This inquiry into Family, Domestic and Sexual Violence received almost 300 submissions and conducted 16 public hearings with a range of stakeholders. The quantity of voices, then, far surpassed the original Senate inquiry. The final report published in April 2021 outlined the importance of taking an intersectional approach to primary prevention and secondary intervention in addressing domestic and family violence, and highlighted the specific impact of and challenges associated with domestic and family violence within the LGBTQI+ community, rural and remote areas, children and young people, people living with disabilities, men as victim-survivors, culturally and linguistically diverse (CALD) communities and elder abuse.

Submissions regarding the impact of domestic and family violence on First Nations families and communities in particular were numerous, and highlighted the enduring challenges First Nations survivors face when engaging with police and support services across Australia. Submissions outlined that many mainstream support services are not culturally safe for First Nations survivors, with a submission from Associate Professor Ray Lovett and Dr Anna Olsen providing a definition of what cultural safety actually means that specifically highlighted the importance of listening:

[Culturally safe means it] Works in a way that is respectful and celebrates Indigenous culture; builds relationships with community; listens to community and values their knowledge and expertise. (HRSCSPLA 2021, 181, our emphasis)

The National Aboriginal and Torres Strait Islander Legal Service recommended a specialised National Action Plan for First Nations Australians “that is led, and has final accountability to, our people, communities, and organisations” (Inquiry into Domestic and Family Violence 2021, 44). Based on submissions from these and other First Nations stakeholders and survivors, the committee made a point of acknowledging the broad spectrum of voices to the inquiry and the “traumatic impact of colonial dispossession, physical and cultural dislocation, and policies such as child removal, on Indigenous communities” (Inquiry into Domestic and Family Violence 2021, 206). No consideration, however, has been given to how those voices have been heard. For First Nations survivors of domestic and family violence, the persistent failure to listen also reinforces the enduring harms, dispossession and undermining of First Nations self-determination in colonial-settler Australia.

The House of Representatives inquiry is but one of three sources of women’s voices that will ostensibly inform the next National Plan. The second is a Department of Social Services online survey,Footnote 4 which, in adopting a question-and-answer approach to gathering women’s experience rather than enabling them to frame their own stories, inherently placed limits on women’s voices. Although the survey was available in nine languages (including English), such a model implies a restriction on what the state is prepared to hear, and how it is prepared to hear it—failing to adopt a politics and practice of listening that is open, receptive, attentive and responsive. The third source is the Statement of Delegates from the Women’s Safety Summit in September 2021, an event that, like the Senate DFV Inquiry before it, has been criticised for excluding and marginalising the voices of victim-survivors and privileging instead the voices of law and policymakers, academics and others who work in the sector (Gillespie 2021, np). Ironically, the Summit was opened by former Prime Minister Scott Morrison appropriating the voices of victim-survivors, who were then largely silenced within the event itself. First Nations stakeholders further emphasised the need for a separate National Plan to provide survivors with culturally safe pathways for seeking support and violence prevention (Murphy 2021).
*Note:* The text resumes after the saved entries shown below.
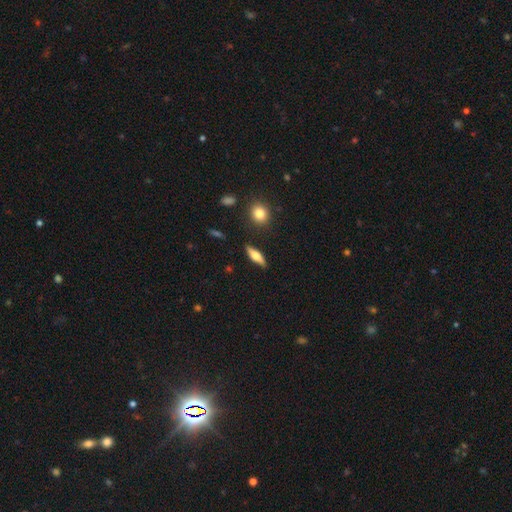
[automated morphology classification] A smooth galaxy with no disk features (51%) that is cigar-shaped (53%).

Vote fractions:
- Smooth or featured? smooth: 51% / featured or disk: 42% / star or artifact: 7%
- How rounded? cigar-shaped: 53% / in between: 43% / round: 4%
- Merging? none: 84% / minor disturbance: 11% / major disturbance: 3% / merger: 2%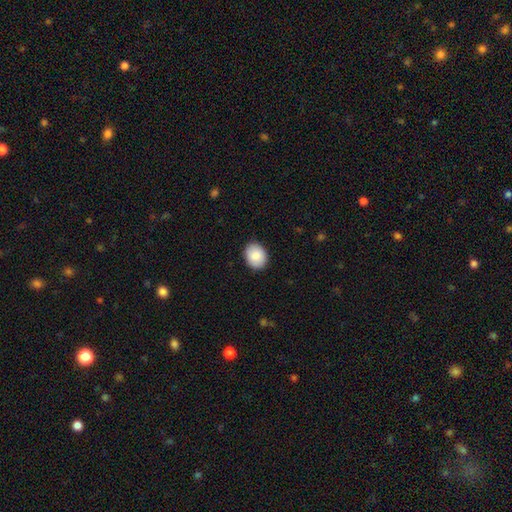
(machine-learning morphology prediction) smooth_or_featured: smooth (p=0.88) [alt: star or artifact p=0.07]
how_rounded: in between (p=0.55) [alt: round p=0.44]
merging: none (p=0.89) [alt: minor disturbance p=0.08]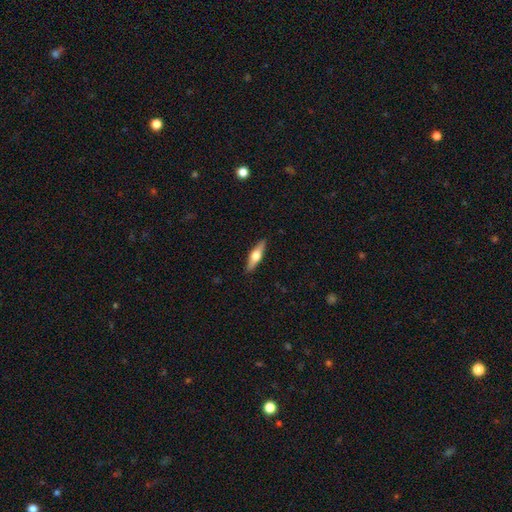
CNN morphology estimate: smooth_or_featured: featured or disk (p=0.58) [alt: smooth p=0.37]
disk_edge_on: yes (p=0.95) [alt: no p=0.05]
edge_on_bulge: rounded (p=0.94) [alt: boxy p=0.04]
merging: none (p=0.90) [alt: minor disturbance p=0.07]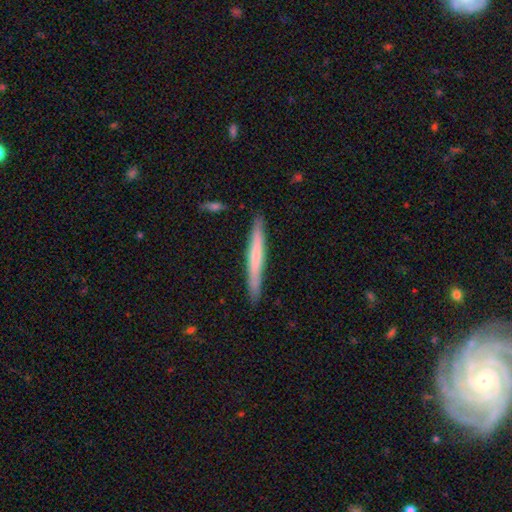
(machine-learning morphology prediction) smooth 56%, featured or disk 39%, star or artifact 5%. Down the decision tree: how rounded — cigar-shaped (97%); merging — none (89%).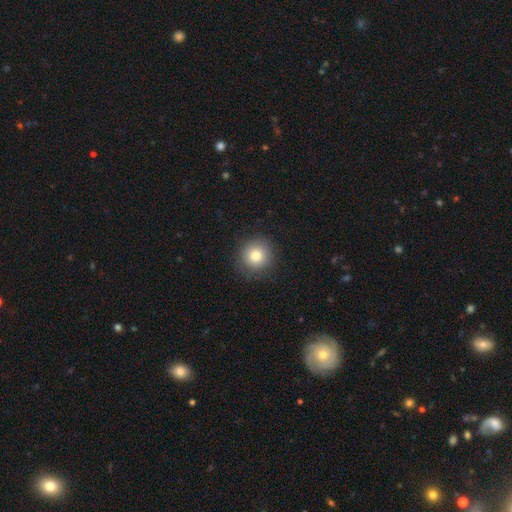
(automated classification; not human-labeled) This appears to be a smooth galaxy with no disk features (80%) that is round (93%). Merging: none (86%).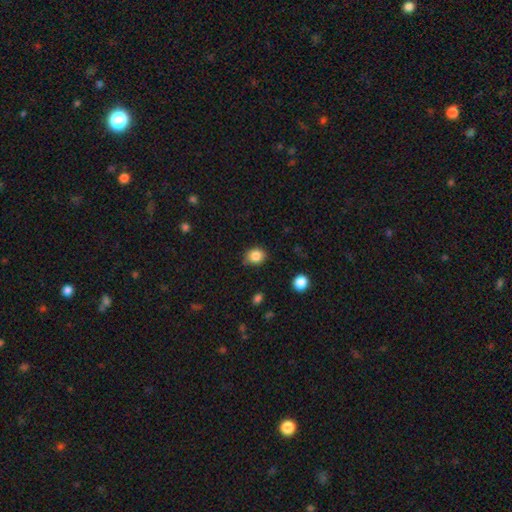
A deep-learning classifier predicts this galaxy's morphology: A smooth galaxy with no disk features (85%) that is round (63%).

Vote fractions:
- Smooth or featured? smooth: 85% / star or artifact: 10% / featured or disk: 5%
- How rounded? round: 63% / in between: 36% / cigar-shaped: 1%
- Merging? none: 79% / minor disturbance: 16% / major disturbance: 3% / merger: 2%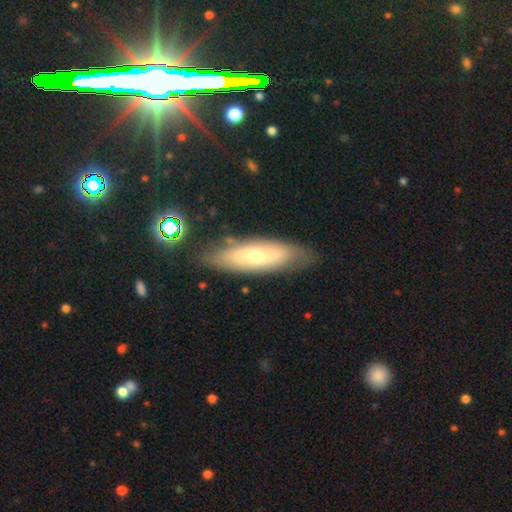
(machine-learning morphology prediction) This appears to be a featured or disk galaxy (57%). Merging: none (80%).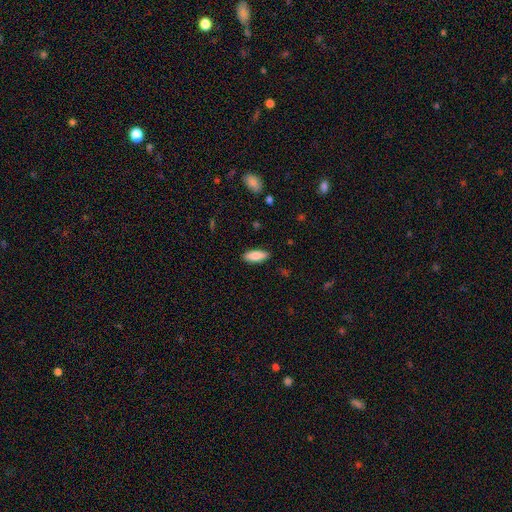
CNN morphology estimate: Smooth or featured? Predicted: smooth (p=0.85). How rounded? Predicted: in between (p=0.77). Merging? Predicted: none (p=0.88).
There are early indicators that the emphasis on listening when the House of Representatives inquiry was announced may not be sustained within the National Plan itself. Most of the inquiry’s 88 recommendations relate to the development of the next National Plan, to the collection and evaluation of data, to further research and reviews in targeted areas, to governance and to the extension of present funding arrangements. When the draft National Plan was released in late 2021, there was no separate plan for First Nations Australians. Many also expressed disappointment with the feedback window, with stakeholders initially given a two-week window to provide feedback in late January, when many people were still on annual leave (Tu 2022). Whether the inquiry listened to the voices of the hundreds of women who spoke with openness, receptivity, attentiveness and response will not be clear until the release of the final National Plan for 2022–2032. When it is, it will provide a valuable opportunity to determine the extent to which the rhetoric of hearing women’s voices from relevant Ministers and other apparatus of the state translates into an ethical politics and practices of listening that enables not only meaningful policy development and law reform, but supports full legal subjectivity for women.
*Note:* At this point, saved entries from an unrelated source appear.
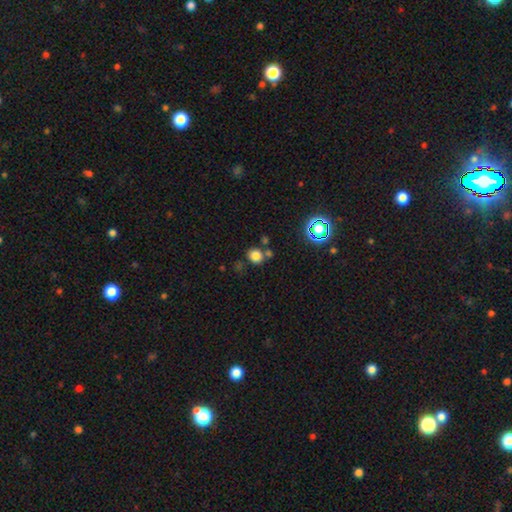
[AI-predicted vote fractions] Overall: smooth (78%). How rounded: round (83%). Merging: none (68%).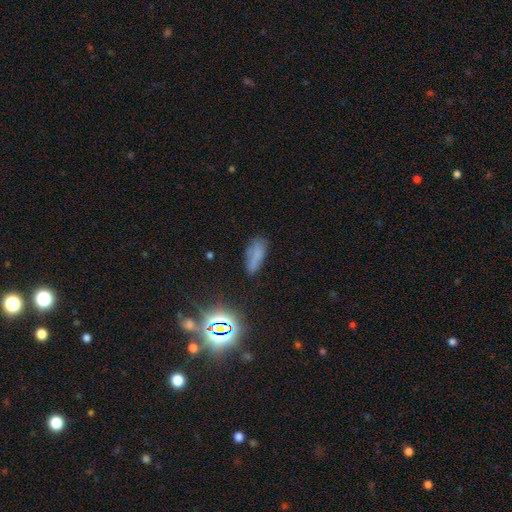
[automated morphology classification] Smooth or featured? Predicted: smooth (p=0.61). How rounded? Predicted: in between (p=0.72). Merging? Predicted: none (p=0.57).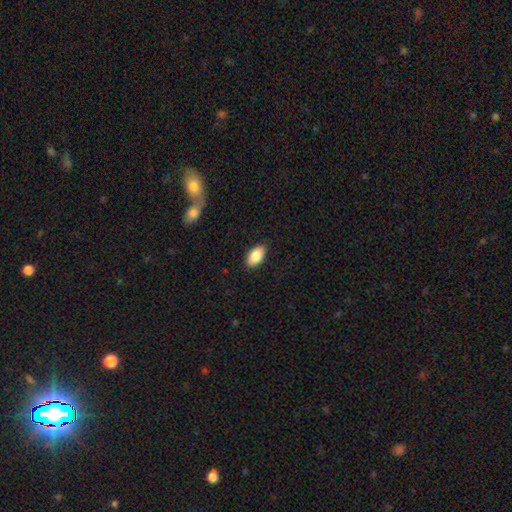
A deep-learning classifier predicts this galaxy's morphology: Q: Smooth or featured?
A: smooth (86%); runner-up: featured or disk (8%)
Q: How rounded?
A: in between (94%); runner-up: round (4%)
Q: Merging?
A: none (89%); runner-up: minor disturbance (8%)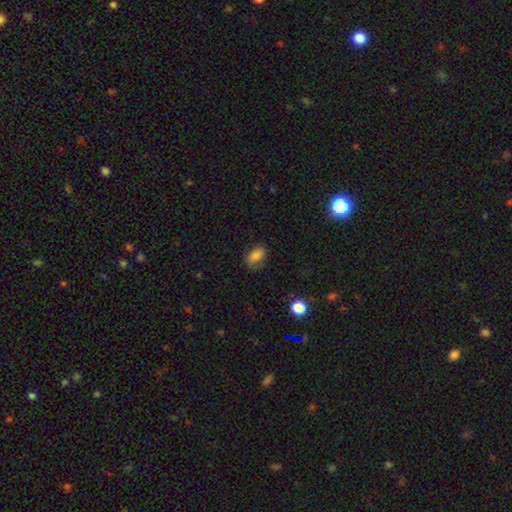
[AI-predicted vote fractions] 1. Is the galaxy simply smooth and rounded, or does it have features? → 81% smooth, 10% star or artifact, 9% featured or disk.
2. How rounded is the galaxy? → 85% in between, 12% round, 3% cigar-shaped.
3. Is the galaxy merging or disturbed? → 71% none, 22% minor disturbance, 6% major disturbance, 1% merger.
Eliciting Women’s Voices but Failing to Listen: Sexual Offence and Consent Laws

In September 2019, the Queensland Law Reform Commission (QLRC) was tasked with reviewing two aspects of sexual consent laws: the introduction of an “affirmative consent model”, which would have achieved legislative consistency by bringing Queensland into line with other Australian States and Territories; and the “excuse of mistake of fact”, an inclusion in the Criminal Code dating back to 1899 that enables defendants to charges of rape and sexual assault to argue that they “honestly and reasonably” believed that the other person had consented to sex (QLRC 2020, 1-2). The QLRC sought to review the operation of these two elements of consent through analysis of relevant case law from the previous ten years as well as consultation with key stakeholder groups and victim-survivors. The QLRC received 87 submissions from respondents including academics, professional legal bodies, community legal centres, organisations that work with and support survivors, and survivors themselves. Eight confidential and anonymous submissions were also made, including one submission with 429 signatories attached. Further, the QLRC invited preliminary submissions from the judiciary, academics, legal stakeholders and organisations representing the interests of victim-survivors, and facilitated a consultation workshop with 39 participants, including 11 victim-survivors, as well as academics and representatives from peak body organisations (QLRC 2020, 4). The array of submissions and engagement with the QLRC reveals the diversity of voices, including from advocacy services representing First Nations women, LGBQ+ people, women with disabilities, young women and incarcerated women, seeking to be heard in reforming the legal definition of consent in Queensland.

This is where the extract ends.